Saturday, July 7, 2012

Hi Everyone this is Rosie.  While at Wairaka today, Anabella and I had a conversation with Moses that I felt compelled to share. We spoke about why it is important for people to come to Uganda. Some people believe that it is better to just help Uganda or other countries from home, which is extremely beneficial--selling the women's crafts, raising money, spreading awareness ect, however, physically traveling to Uganda and seeing the place yourself--the women who made the jewelry, the children you are sponsoring, is something so different, something so unexplainable, that you cannot come close to fathoming from home. Moses said that it is important for people to come and see the conditions in Uganda so that "when they go back to America, they will not be as wasteful". We also discussed how we have so much that we take for granted and we cannot do that.
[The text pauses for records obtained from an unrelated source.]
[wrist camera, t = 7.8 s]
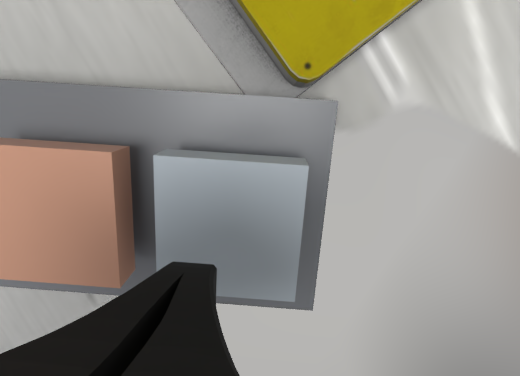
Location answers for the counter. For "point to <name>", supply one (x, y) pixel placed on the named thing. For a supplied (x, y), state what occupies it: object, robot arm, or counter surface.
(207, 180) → the slate key
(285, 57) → the emergency button
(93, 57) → the counter surface
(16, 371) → the robot arm
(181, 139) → the key console
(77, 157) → the terracotta key
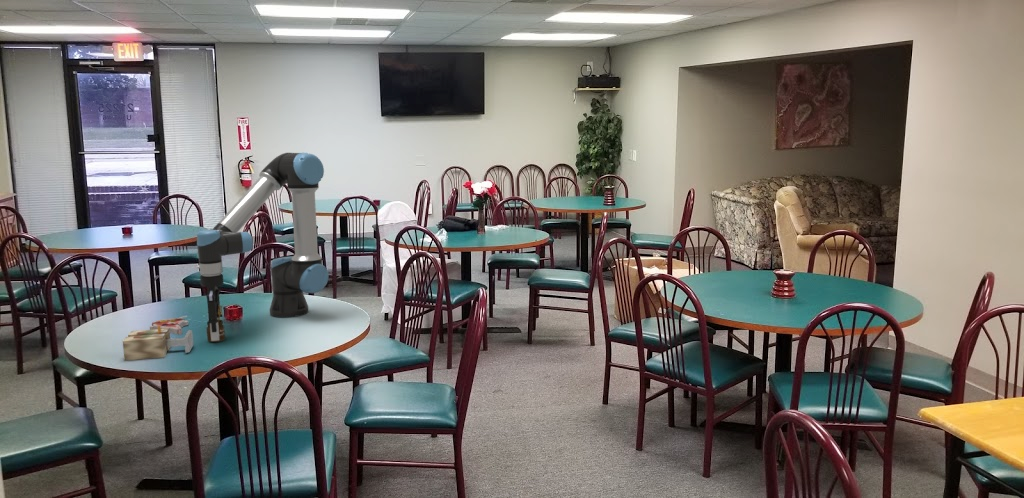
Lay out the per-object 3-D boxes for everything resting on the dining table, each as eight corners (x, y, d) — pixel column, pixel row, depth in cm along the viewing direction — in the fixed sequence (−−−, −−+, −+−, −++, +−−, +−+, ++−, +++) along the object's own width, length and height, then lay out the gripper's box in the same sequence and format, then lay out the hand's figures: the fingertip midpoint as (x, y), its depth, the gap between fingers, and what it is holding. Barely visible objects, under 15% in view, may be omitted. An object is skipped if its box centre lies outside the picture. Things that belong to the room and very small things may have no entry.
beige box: (170, 346, 268) (169, 327, 267) (163, 357, 256) (162, 337, 255) (133, 349, 265) (131, 330, 264) (124, 360, 253) (122, 340, 252)
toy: (186, 313, 303) (199, 324, 286) (187, 321, 303) (199, 333, 287) (145, 319, 294) (156, 331, 278) (146, 327, 295) (157, 340, 279)
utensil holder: (203, 341, 274) (200, 308, 272) (217, 337, 279) (214, 304, 277) (216, 343, 271) (213, 310, 269) (229, 338, 277) (226, 306, 275)
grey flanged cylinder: (193, 345, 268) (191, 320, 267) (189, 352, 260) (187, 326, 258) (149, 348, 265) (146, 323, 263) (143, 356, 256) (141, 330, 255)
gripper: (203, 270, 279) (208, 332, 283) (196, 280, 261) (201, 346, 265) (225, 268, 281) (230, 330, 285) (219, 278, 263) (224, 344, 267)
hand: (216, 337), depth 275 cm, fingers closed on utensil holder, 6 cm apart
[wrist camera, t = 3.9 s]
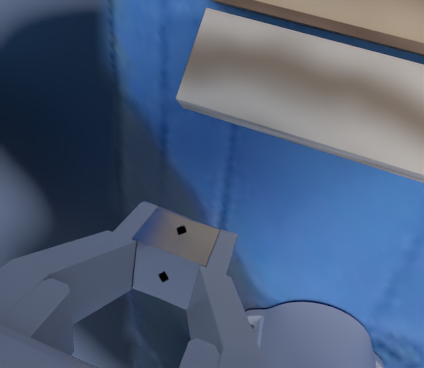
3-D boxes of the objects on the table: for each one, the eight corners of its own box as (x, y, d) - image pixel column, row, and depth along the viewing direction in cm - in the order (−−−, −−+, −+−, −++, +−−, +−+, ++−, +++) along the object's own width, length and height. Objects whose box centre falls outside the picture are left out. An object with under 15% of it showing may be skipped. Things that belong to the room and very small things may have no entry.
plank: (429, 184, 21) (451, 183, 19) (182, 107, 23) (175, 98, 21) (461, 93, 21) (487, 81, 19) (210, 25, 23) (206, 7, 21)
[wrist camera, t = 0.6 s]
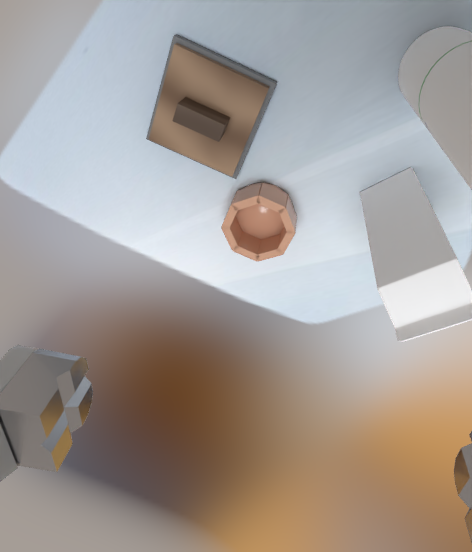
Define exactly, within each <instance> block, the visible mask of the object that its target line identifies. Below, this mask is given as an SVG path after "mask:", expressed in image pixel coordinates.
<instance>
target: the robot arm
mask: <svg viewBox="0 0 472 552" xmlns="http://www.w3.org/2000/svg"><path fill="white" fill-rule="evenodd" d="M88 370H89V368H88V364H87V360H86V358H83V357H79V356H74V355H69V354H64V353H59V352H53V351H49V350H44V349H37V348H32V347H27V346H21V345H17V346H15V347H13V348H11V349H10V350H9V351H8V352H7V353H6V354H5V356H3V358H2V359H1V360H0V482H1V481H2V480H3V479H4V478H6V477H7V476H8V475H9V474H11V473H12V472H13V471H15V470H16V469H17V468H18V467H17V466H24V467H29V468H36V469H41V470H47V471H54V472H57V471H58V469H59V468H60V466H61V464H62V462H63V460H64V458H65V457H66V455H67V453H68V451H69V449H70V447H71V446H72V439H71V433H72V432H73V431H75V430H76V429H78V428H80V427H81V426H82V425H83V423H84V421H85V420H86V417H87V416H88V413H89V410H90V407H91V403H92V396H93V390H92V384H91V382H90V381H89V380H88V379H87V378H86V377H85V375H86V373H87V371H88ZM470 438H471V441H472V432H471V433H470ZM454 477H455V485H456V488H457V492H458V496H459V497H460V498H461V499H462V500H463V501H464V502H465V503H466V505H467V506H468V507H469V511H468V512H467V515H466V516H465V521H466V525H467V529H468V532H469V536H470V539H471V543H472V444H469V445H467V446H465V447H463V448H461V449H460V451H459V453H458V455H457V457H456V460H455V467H454Z"/></svg>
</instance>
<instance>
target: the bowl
mask: <svg viewBox="0 0 472 552" xmlns="http://www.w3.org/2000/svg"><path fill="white" fill-rule="evenodd" d="M296 222H297V216H296V214H295V211H294V208H293V204H292V201H291V199H290V198H289V195H287V193H285V192H284V191H283V190H282V189H280V188H279V187H277V186H275V185H272V184H269V183H254V184H251V185H248V186H246V187H244V188H243V189H241V190H238V191H237V192H236V194H235V196H234V198H233V201H232V203H231V205H230V208H229V210H228V212H227V215H226V217H225V219H224V222H223V224H222V230H223V233H224V235H225V237H226V239H227V241H228V243H229V245H230V247H231V249H232V250H233V251H234V252H236V253H238V254H241V255H243V256H245V257H248V258H250V259H252V260H255V261H262V260H265V259H269V258H273V257H276V256H280V255H283V254H284V252H285V250H286V249H287V247H288V245H289V243H290V242H291V240H292V238H293V236H294V235H295V231H296Z"/></svg>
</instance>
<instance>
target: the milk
mask: <svg viewBox="0 0 472 552" xmlns="http://www.w3.org/2000/svg"><path fill="white" fill-rule="evenodd" d="M360 196H361V201H362V207H363V212H364V218H365V223H366V229H367V234H368V240H369V245H370V250H371V256H372V261H373V267H374V272H375V278H376V283H377V288H378V291H379V294H380V296H381V298H382V301H383V303H384V305H385V307H386V310H387V312H388V314H389V316H390V318H391V320H392V323H393V325H394V327H395V330H396V335H397V339H398V341H400V342H404V341H407V340H411V339H414V338H417V337H420V336H423V335H426V334H430V333H433V332H436V331H439V330H442V329H445V328H449V327H452V326H455V325H458V324H461V323H464V322H468V321H471V320H472V289H471V287H470V285H469V283H468V281H467V279H466V276H465V274H464V272H463V270H462V268H461V265H460V263H459V261H458V259H457V257H456V255H455V253H454V251H453V249H452V247H451V245H450V243H449V241H448V239H447V237H446V235H445V233H444V231H443V229H442V227H441V225H440V222H439V220H438V218H437V216H436V214H435V212H434V210H433V208H432V206H431V204H430V202H429V200H428V198H427V196H426V194H425V192H424V190H423V188H422V186H421V184H420V182H419V180H418V178H417V176H416V174H415V172H414V170H413V168H412V167H410V168H408V169H406V170H404V171H402V172H400V173H398V174H396V175H394V176H392V177H390V178H388V179H386V180H384V181H382V182H380V183H378V184H375V185H373V186H371V187H369V188H367V189H365V190H363V191H361V192H360Z"/></svg>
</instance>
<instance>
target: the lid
mask: <svg viewBox="0 0 472 552" xmlns="http://www.w3.org/2000/svg"><path fill="white" fill-rule="evenodd" d="M268 90H269V86H267V85H265V84H263V83H261V82H259V81H257V80H255V79H252V78H250V77H248V76H246V75H244V74H242V73H240V72H238V71H235V70H233V69H231V68H229V67H227V66H225V65H223V64H221V63H218V62H216V61H214V60H212V59H210V58H208V57H206V56H204V55H201V54H199V53H197V52H195V51H193V50H191V49H189V48H187V47H184V46H182V45H180V44H178V43H176V44H174V47H173V51H172V54H171V58H170V62H169V65H168V69H167V73H166V76H165V80H164V84H163V88H162V91H161V95H160V99H159V102H158V106H157V110H156V114H155V117H154V121H153V125H152V128H151V132H150V136H149V140H151V141H153V142H155V143H158V144H160V145H162V146H164V147H167V148H169V149H171V150H173V151H176V152H178V153H180V154H182V155H184V156H187V157H189V158H191V159H193V160H196V161H198V162H200V163H202V164H205V165H207V166H209V167H211V168H214V169H216V170H218V171H220V172H222V173H225V174H227V175H229V176H231V177H232V176H233V174H234V172H235V169H236V167H237V164H238V162H239V160H240V157H241V155H242V152H243V150H244V148H245V145H246V143H247V140H248V138H249V135H250V133H251V131H252V128H253V126H254V123H255V121H256V119H257V116H258V114H259V111H260V109H261V107H262V104H263V102H264V99H265V97H266V95H267V92H268Z"/></svg>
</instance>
I came to Uganda a year and a half ago, and it honestly took the villagers of Kagoma Gate and Wairaka this year to remind me again of how fortunate we are. Have you ever worn a shirt until it literally fell off of you from being so worn out? Have you ever been playing at your home and ran around a body covered in dirt because you have no money to bury your beloved loved one that passed away? Have you ever watched life slowly leave your child but had no way to save them? These are experiences that I could never imagine but are so common in Kagoma Gate and villages alike in Uganda.
It unfortunately takes experiences like these to be reminded how lucky we are in America. You have probably been told so many times how fortunate we are, I know I have. But how often do we truly reflect on this fact or more importantly act on it? For me personally, Mom and Dad--I know I always take you both for granted much too often and not often enough show how appreciative I am. So, I am writing this blog to remind not only myself but everyone reading this that we must reflect on how fortunate we are and then we must act on it. We must not only think about the people we love, the ones that care for us, the homes we have, and the "things" that get us through the day but take time to show how grateful we are. No one has shown me this better than the villagers of Kagoma Gate, the children and parents of Wairaka, and everyone I have met these past two weeks. I know I will carry their genuine and beautiful smiles with me back home to help me remember how fortunate I am and to never take that for granted.